--- DATA PROVIDED ---
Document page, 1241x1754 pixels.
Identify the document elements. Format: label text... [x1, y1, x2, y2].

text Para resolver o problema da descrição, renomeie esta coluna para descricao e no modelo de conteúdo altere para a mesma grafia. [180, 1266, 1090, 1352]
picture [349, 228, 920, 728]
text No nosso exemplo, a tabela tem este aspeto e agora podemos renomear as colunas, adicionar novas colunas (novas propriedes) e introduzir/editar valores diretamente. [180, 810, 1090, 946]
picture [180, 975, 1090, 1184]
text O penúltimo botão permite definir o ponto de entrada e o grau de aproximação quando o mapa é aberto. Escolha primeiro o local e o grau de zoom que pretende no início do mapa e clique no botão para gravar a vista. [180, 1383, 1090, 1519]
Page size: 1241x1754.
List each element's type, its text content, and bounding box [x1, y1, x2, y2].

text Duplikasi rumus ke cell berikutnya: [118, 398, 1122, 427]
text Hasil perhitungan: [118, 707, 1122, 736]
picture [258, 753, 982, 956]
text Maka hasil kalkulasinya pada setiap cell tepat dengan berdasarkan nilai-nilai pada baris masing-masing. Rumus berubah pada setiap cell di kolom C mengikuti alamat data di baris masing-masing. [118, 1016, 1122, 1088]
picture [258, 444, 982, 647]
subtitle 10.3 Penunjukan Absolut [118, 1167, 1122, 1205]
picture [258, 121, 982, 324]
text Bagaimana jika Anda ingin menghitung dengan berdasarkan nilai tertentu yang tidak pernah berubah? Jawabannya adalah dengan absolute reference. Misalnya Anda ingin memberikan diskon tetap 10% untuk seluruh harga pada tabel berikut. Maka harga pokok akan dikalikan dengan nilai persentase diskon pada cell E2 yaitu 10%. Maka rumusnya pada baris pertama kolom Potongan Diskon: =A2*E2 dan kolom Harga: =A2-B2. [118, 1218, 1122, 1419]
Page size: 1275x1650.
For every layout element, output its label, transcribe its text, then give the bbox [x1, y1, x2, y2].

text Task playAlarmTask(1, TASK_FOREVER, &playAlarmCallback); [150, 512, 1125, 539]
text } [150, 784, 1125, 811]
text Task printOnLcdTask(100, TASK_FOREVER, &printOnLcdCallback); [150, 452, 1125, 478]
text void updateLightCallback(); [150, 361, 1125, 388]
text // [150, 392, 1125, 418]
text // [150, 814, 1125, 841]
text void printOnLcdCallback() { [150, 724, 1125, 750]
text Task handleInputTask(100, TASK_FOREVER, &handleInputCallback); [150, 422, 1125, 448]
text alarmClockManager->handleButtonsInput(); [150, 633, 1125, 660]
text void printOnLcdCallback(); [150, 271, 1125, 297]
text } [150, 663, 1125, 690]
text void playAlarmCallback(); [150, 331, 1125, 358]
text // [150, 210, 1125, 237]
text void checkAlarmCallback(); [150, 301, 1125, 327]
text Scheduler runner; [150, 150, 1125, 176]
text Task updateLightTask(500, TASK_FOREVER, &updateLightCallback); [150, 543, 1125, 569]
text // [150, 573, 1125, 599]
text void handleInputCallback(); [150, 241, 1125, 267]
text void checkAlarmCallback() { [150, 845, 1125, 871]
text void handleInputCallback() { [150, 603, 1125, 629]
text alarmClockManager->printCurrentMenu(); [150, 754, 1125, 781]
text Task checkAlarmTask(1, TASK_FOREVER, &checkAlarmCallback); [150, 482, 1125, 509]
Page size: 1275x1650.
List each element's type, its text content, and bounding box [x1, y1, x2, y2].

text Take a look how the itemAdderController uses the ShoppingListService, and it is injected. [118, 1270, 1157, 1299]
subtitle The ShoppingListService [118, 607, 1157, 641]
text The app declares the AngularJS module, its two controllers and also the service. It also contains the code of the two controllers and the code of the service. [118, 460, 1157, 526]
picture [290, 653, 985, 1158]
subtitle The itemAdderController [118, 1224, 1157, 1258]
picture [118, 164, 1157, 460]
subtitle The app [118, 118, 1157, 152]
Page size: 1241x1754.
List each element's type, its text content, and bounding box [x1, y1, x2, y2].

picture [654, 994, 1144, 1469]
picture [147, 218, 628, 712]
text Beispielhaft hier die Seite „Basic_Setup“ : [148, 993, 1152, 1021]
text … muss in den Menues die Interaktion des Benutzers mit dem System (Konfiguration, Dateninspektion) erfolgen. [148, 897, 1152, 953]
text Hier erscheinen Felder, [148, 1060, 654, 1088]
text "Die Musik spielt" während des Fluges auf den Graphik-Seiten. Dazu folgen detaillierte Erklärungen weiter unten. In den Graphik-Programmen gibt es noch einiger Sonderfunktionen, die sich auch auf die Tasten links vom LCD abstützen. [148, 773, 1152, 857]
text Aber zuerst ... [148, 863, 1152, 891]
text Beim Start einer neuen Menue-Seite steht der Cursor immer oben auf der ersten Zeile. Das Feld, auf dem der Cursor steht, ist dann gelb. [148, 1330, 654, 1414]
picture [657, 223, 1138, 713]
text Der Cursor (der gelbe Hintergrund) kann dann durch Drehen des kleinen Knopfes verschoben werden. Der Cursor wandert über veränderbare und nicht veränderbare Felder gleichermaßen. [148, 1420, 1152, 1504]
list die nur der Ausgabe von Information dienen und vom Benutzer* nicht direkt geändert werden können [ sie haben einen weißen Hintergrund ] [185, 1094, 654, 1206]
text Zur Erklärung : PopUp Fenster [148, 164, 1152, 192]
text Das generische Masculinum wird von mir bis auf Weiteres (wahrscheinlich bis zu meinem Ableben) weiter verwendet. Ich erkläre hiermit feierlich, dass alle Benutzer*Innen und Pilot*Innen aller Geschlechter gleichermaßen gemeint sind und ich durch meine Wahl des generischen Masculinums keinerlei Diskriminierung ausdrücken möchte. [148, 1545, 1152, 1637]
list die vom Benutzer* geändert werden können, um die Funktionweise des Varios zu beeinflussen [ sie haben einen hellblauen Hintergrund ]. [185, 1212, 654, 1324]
---
# TASK TO COMPLETE
Turn every line of the listing above into a Markdown table with the columns "No." and "Line," numbering the rows in order. Leave out the blank lines.

# THE RESULT
| No. | Line |
|---|---|
| 1 | Document page, 1241x1754 pixels. |
| 2 | Identify the document elements. Format: label text... [x1, y1, x2, y2]. |
| 3 | text Para resolver o problema da descrição, renomeie esta coluna para descricao e no modelo de conteúdo altere para a mesma grafia. [180, 1266, 1090, 1352] |
| 4 | picture [349, 228, 920, 728] |
| 5 | text No nosso exemplo, a tabela tem este aspeto e agora podemos renomear as colunas, adicionar novas colunas (novas propriedes) e introduzir/editar valores diretamente. [180, 810, 1090, 946] |
| 6 | picture [180, 975, 1090, 1184] |
| 7 | text O penúltimo botão permite definir o ponto de entrada e o grau de aproximação quando o mapa é aberto. Escolha primeiro o local e o grau de zoom que pretende no início do mapa e clique no botão para gravar a vista. [180, 1383, 1090, 1519] |
| 8 | Page size: 1241x1754. |
| 9 | List each element's type, its text content, and bounding box [x1, y1, x2, y2]. |
| 10 | text Duplikasi rumus ke cell berikutnya: [118, 398, 1122, 427] |
| 11 | text Hasil perhitungan: [118, 707, 1122, 736] |
| 12 | picture [258, 753, 982, 956] |
| 13 | text Maka hasil kalkulasinya pada setiap cell tepat dengan berdasarkan nilai-nilai pada baris masing-masing. Rumus berubah pada setiap cell di kolom C mengikuti alamat data di baris masing-masing. [118, 1016, 1122, 1088] |
| 14 | picture [258, 444, 982, 647] |
| 15 | subtitle 10.3 Penunjukan Absolut [118, 1167, 1122, 1205] |
| 16 | picture [258, 121, 982, 324] |
| 17 | text Bagaimana jika Anda ingin menghitung dengan berdasarkan nilai tertentu yang tidak pernah berubah? Jawabannya adalah dengan absolute reference. Misalnya Anda ingin memberikan diskon tetap 10% untuk seluruh harga pada tabel berikut. Maka harga pokok akan dikalikan dengan nilai persentase diskon pada cell E2 yaitu 10%. Maka rumusnya pada baris pertama kolom Potongan Diskon: =A2*E2 dan kolom Harga: =A2-B2. [118, 1218, 1122, 1419] |
| 18 | Page size: 1275x1650. |
| 19 | For every layout element, output its label, transcribe its text, then give the bbox [x1, y1, x2, y2]. |
| 20 | text Task playAlarmTask(1, TASK_FOREVER, &playAlarmCallback); [150, 512, 1125, 539] |
| 21 | text } [150, 784, 1125, 811] |
| 22 | text Task printOnLcdTask(100, TASK_FOREVER, &printOnLcdCallback); [150, 452, 1125, 478] |
| 23 | text void updateLightCallback(); [150, 361, 1125, 388] |
| 24 | text // [150, 392, 1125, 418] |
| 25 | text // [150, 814, 1125, 841] |
| 26 | text void printOnLcdCallback() { [150, 724, 1125, 750] |
| 27 | text Task handleInputTask(100, TASK_FOREVER, &handleInputCallback); [150, 422, 1125, 448] |
| 28 | text alarmClockManager->handleButtonsInput(); [150, 633, 1125, 660] |
| 29 | text void printOnLcdCallback(); [150, 271, 1125, 297] |
| 30 | text } [150, 663, 1125, 690] |
| 31 | text void playAlarmCallback(); [150, 331, 1125, 358] |
| 32 | text // [150, 210, 1125, 237] |
| 33 | text void checkAlarmCallback(); [150, 301, 1125, 327] |
| 34 | text Scheduler runner; [150, 150, 1125, 176] |
| 35 | text Task updateLightTask(500, TASK_FOREVER, &updateLightCallback); [150, 543, 1125, 569] |
| 36 | text // [150, 573, 1125, 599] |
| 37 | text void handleInputCallback(); [150, 241, 1125, 267] |
| 38 | text void checkAlarmCallback() { [150, 845, 1125, 871] |
| 39 | text void handleInputCallback() { [150, 603, 1125, 629] |
| 40 | text alarmClockManager->printCurrentMenu(); [150, 754, 1125, 781] |
| 41 | text Task checkAlarmTask(1, TASK_FOREVER, &checkAlarmCallback); [150, 482, 1125, 509] |
| 42 | Page size: 1275x1650. |
| 43 | List each element's type, its text content, and bounding box [x1, y1, x2, y2]. |
| 44 | text Take a look how the itemAdderController uses the ShoppingListService, and it is injected. [118, 1270, 1157, 1299] |
| 45 | subtitle The ShoppingListService [118, 607, 1157, 641] |
| 46 | text The app declares the AngularJS module, its two controllers and also the service. It also contains the code of the two controllers and the code of the service. [118, 460, 1157, 526] |
| 47 | picture [290, 653, 985, 1158] |
| 48 | subtitle The itemAdderController [118, 1224, 1157, 1258] |
| 49 | picture [118, 164, 1157, 460] |
| 50 | subtitle The app [118, 118, 1157, 152] |
| 51 | Page size: 1241x1754. |
| 52 | List each element's type, its text content, and bounding box [x1, y1, x2, y2]. |
| 53 | picture [654, 994, 1144, 1469] |
| 54 | picture [147, 218, 628, 712] |
| 55 | text Beispielhaft hier die Seite „Basic_Setup“ : [148, 993, 1152, 1021] |
| 56 | text … muss in den Menues die Interaktion des Benutzers mit dem System (Konfiguration, Dateninspektion) erfolgen. [148, 897, 1152, 953] |
| 57 | text Hier erscheinen Felder, [148, 1060, 654, 1088] |
| 58 | text "Die Musik spielt" während des Fluges auf den Graphik-Seiten. Dazu folgen detaillierte Erklärungen weiter unten. In den Graphik-Programmen gibt es noch einiger Sonderfunktionen, die sich auch auf die Tasten links vom LCD abstützen. [148, 773, 1152, 857] |
| 59 | text Aber zuerst ... [148, 863, 1152, 891] |
| 60 | text Beim Start einer neuen Menue-Seite steht der Cursor immer oben auf der ersten Zeile. Das Feld, auf dem der Cursor steht, ist dann gelb. [148, 1330, 654, 1414] |
| 61 | picture [657, 223, 1138, 713] |
| 62 | text Der Cursor (der gelbe Hintergrund) kann dann durch Drehen des kleinen Knopfes verschoben werden. Der Cursor wandert über veränderbare und nicht veränderbare Felder gleichermaßen. [148, 1420, 1152, 1504] |
| 63 | list die nur der Ausgabe von Information dienen und vom Benutzer* nicht direkt geändert werden können [ sie haben einen weißen Hintergrund ] [185, 1094, 654, 1206] |
| 64 | text Zur Erklärung : PopUp Fenster [148, 164, 1152, 192] |
| 65 | text Das generische Masculinum wird von mir bis auf Weiteres (wahrscheinlich bis zu meinem Ableben) weiter verwendet. Ich erkläre hiermit feierlich, dass alle Benutzer*Innen und Pilot*Innen aller Geschlechter gleichermaßen gemeint sind und ich durch meine Wahl des generischen Masculinums keinerlei Diskriminierung ausdrücken möchte. [148, 1545, 1152, 1637] |
| 66 | list die vom Benutzer* geändert werden können, um die Funktionweise des Varios zu beeinflussen [ sie haben einen hellblauen Hintergrund ]. [185, 1212, 654, 1324] |